En période électorale, place à l’« euro-washing » :
- Un intérêt cyclique des médias pour les sujets européens est tout particulièrement fort lors des périodes électorales selon Claes De Vreese, qui estime ainsi qu’en dehors de certaines périodes (élections au Parlement européen, référendum, Conseils européens), seuls 2 à 5% des sujets télévisés des chaînes en Europe seraient consacrés aux sujets européens.
- A titre d’exemple, selon la newsletter Stratégies du 11 mai, France Télévisions ouvre un portail consacré à l’Europe, pendant la campagne. Avec le site FranceTV Info, une rubrique Europe est en ligne.

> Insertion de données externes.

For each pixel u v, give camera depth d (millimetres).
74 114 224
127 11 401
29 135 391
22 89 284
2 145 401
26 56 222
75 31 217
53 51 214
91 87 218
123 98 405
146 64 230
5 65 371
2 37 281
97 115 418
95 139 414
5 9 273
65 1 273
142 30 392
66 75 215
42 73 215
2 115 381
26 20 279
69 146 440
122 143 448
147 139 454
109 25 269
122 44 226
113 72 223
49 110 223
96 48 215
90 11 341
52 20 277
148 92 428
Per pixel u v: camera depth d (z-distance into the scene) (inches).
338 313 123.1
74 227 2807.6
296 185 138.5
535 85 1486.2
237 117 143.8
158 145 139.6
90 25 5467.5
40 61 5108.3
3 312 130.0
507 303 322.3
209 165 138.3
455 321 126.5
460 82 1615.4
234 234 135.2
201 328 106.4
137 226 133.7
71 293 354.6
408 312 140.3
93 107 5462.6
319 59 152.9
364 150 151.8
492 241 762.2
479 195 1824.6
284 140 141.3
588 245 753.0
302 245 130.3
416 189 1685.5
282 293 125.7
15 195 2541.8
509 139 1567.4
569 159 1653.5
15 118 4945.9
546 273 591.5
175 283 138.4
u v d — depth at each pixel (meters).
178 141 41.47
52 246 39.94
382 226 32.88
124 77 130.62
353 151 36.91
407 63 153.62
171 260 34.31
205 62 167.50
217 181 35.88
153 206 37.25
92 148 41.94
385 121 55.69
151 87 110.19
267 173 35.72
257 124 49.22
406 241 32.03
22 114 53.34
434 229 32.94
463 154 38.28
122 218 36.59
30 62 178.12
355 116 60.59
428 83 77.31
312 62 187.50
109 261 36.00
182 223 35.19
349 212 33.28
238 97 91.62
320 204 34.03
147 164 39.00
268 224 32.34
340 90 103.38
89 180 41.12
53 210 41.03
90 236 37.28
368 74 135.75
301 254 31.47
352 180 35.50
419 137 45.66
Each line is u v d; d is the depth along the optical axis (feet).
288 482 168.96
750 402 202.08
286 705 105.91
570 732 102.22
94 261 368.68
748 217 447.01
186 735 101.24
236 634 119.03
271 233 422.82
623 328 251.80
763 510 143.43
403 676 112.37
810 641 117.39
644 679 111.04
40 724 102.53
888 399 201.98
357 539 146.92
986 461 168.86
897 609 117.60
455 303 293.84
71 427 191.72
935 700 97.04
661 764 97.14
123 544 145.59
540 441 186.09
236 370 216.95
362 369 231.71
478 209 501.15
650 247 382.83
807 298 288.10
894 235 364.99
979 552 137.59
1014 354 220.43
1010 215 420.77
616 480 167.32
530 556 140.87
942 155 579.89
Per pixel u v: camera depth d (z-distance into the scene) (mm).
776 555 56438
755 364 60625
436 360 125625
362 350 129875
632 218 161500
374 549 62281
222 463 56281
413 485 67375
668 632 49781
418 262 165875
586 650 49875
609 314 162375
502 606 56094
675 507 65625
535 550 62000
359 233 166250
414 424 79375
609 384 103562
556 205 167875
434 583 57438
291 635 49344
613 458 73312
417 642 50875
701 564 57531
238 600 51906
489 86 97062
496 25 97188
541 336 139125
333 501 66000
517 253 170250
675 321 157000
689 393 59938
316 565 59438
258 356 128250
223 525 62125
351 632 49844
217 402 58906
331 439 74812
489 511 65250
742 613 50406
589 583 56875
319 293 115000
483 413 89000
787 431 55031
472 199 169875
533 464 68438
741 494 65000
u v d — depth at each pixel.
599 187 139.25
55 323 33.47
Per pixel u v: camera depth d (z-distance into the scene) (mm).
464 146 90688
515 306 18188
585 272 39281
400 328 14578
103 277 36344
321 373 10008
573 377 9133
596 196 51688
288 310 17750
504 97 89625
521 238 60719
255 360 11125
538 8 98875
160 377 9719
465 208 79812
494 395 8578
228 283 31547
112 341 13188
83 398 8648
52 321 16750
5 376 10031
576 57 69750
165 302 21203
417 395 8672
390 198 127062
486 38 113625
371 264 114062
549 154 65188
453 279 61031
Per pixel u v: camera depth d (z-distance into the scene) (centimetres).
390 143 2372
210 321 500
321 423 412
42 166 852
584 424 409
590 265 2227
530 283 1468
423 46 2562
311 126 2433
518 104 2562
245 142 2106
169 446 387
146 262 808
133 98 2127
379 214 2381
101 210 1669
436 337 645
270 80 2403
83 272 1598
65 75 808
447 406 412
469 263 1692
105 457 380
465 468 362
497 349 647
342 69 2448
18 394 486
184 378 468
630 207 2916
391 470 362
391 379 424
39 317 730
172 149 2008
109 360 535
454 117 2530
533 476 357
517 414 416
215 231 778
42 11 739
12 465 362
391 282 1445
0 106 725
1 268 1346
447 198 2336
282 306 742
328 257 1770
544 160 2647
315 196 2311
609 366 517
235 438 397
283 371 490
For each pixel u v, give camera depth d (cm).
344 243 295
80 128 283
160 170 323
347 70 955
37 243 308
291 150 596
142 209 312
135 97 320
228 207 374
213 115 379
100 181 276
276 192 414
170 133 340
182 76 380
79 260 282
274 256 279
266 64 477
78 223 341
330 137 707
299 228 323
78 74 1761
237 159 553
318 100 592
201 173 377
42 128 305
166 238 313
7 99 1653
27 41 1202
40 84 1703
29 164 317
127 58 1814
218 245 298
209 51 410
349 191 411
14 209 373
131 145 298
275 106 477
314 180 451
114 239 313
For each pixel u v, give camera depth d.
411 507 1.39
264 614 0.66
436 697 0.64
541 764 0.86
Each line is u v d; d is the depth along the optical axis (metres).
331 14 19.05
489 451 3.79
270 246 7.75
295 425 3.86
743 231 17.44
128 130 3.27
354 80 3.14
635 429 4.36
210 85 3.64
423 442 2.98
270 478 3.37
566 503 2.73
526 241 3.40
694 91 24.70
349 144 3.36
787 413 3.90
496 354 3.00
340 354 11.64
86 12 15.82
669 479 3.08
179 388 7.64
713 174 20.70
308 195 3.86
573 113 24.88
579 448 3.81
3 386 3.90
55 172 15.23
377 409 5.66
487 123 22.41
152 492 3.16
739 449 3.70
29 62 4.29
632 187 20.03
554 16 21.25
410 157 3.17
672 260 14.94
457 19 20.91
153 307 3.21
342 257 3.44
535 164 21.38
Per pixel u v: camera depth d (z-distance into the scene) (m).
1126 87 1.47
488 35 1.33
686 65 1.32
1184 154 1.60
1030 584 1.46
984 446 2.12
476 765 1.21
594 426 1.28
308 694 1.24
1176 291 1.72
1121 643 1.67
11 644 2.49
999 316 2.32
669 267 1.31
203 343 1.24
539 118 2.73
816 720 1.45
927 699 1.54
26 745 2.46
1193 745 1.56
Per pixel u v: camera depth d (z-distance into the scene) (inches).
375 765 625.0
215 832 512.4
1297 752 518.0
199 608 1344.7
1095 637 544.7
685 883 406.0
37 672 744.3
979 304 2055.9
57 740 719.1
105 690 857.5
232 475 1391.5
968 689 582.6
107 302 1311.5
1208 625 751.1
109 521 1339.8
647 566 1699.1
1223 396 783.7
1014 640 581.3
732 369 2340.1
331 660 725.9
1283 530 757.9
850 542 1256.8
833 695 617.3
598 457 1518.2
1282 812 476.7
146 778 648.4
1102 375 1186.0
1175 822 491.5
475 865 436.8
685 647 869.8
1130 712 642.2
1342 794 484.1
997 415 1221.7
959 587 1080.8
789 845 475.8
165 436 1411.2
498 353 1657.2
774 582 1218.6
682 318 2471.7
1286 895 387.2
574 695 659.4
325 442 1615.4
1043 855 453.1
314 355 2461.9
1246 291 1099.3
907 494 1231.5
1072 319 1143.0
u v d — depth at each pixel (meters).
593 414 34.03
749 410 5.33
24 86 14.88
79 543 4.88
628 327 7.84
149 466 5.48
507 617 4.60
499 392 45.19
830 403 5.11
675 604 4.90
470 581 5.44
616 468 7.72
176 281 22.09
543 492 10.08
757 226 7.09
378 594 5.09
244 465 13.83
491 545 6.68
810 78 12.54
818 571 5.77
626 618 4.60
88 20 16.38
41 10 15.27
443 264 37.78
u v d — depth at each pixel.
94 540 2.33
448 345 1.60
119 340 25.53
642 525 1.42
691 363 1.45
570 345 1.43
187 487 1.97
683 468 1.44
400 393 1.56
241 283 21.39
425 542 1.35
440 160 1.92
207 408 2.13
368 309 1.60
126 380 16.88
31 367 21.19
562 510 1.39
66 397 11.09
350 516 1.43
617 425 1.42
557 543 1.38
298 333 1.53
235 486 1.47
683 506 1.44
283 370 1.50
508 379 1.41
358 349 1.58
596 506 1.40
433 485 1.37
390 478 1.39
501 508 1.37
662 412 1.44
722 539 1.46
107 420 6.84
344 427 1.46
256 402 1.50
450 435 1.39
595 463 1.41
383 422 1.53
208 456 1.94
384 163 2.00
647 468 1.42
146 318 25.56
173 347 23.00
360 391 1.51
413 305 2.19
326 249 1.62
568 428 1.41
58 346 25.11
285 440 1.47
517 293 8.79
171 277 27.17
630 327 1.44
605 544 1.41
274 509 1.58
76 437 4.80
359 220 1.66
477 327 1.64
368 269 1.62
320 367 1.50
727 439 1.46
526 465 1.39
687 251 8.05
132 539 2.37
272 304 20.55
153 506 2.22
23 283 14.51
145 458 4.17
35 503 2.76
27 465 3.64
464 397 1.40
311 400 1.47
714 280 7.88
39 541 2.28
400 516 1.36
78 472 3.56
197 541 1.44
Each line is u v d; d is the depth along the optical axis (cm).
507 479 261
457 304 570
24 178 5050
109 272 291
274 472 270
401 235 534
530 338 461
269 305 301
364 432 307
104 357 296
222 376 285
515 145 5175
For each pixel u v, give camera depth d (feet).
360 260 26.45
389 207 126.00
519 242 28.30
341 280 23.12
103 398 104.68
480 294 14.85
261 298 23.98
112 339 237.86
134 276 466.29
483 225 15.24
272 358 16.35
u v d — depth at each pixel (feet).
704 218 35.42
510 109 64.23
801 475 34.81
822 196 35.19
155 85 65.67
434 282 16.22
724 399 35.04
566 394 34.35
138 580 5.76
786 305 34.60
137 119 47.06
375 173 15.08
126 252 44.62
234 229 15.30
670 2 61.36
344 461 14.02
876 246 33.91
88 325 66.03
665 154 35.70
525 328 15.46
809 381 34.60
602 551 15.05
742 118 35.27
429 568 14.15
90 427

- Autre initiative, l’enquête du blog du correspondant à Bruxelles de la rédaction de France 2 qui réalise avec les auteurs du blog « Whatseuropinion? » (whatseuropinion.eu) animé par une équipe de diplômés du Collège de Bruges « une série de billets sur le thème des « idées reçues » sur l’Europe. Elles sont nombreuses : certaines totalement fausses, d’autres en partie ou entièrement exactes. »
Ainsi, les multiples spécificités du traitement médiatique de l’Europe impliquent que le jugement porté par le public sur l’Europe est sans doute davantage lié au degré d’investissement des médias pour traiter les questions européennes qu’à un véritable désintérêt pour les enjeux européens.